● **HOW TO COMPLETE THIS TASK**: Set down the entries below exactly, leaving out all images.

═════ INPUT FOR THIS TASK ═════

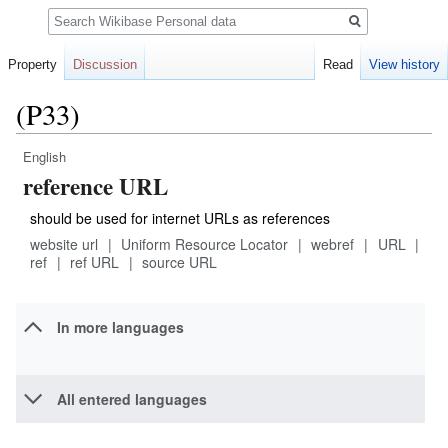
Search
Property
Discussion
Read
View history
(P33)
English
Jump
Jump
reference URL
to
to
navigation
search
should be used for internet URLs as references
website url
Uniform Resource Locator
webref
URL
ref
ref URL
source URL
In more languages
All entered languages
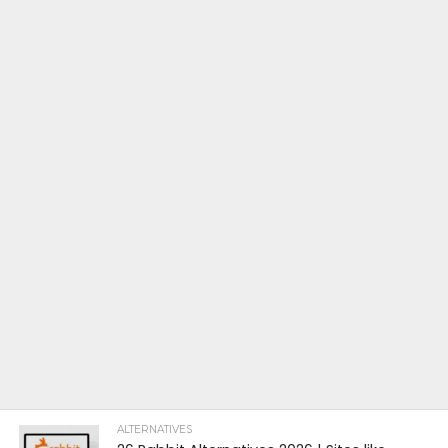
ALTERNATIVES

═════

● **EXERCISE ANSWER**:
Search
Property
Discussion
Read
View history
(P33)
English
Jump
Jump
reference URL
to
to
navigation
search
should be used for internet URLs as references
website url
Uniform Resource Locator
webref
URL
ref
ref URL
source URL
In more languages
All entered languages
ALTERNATIVES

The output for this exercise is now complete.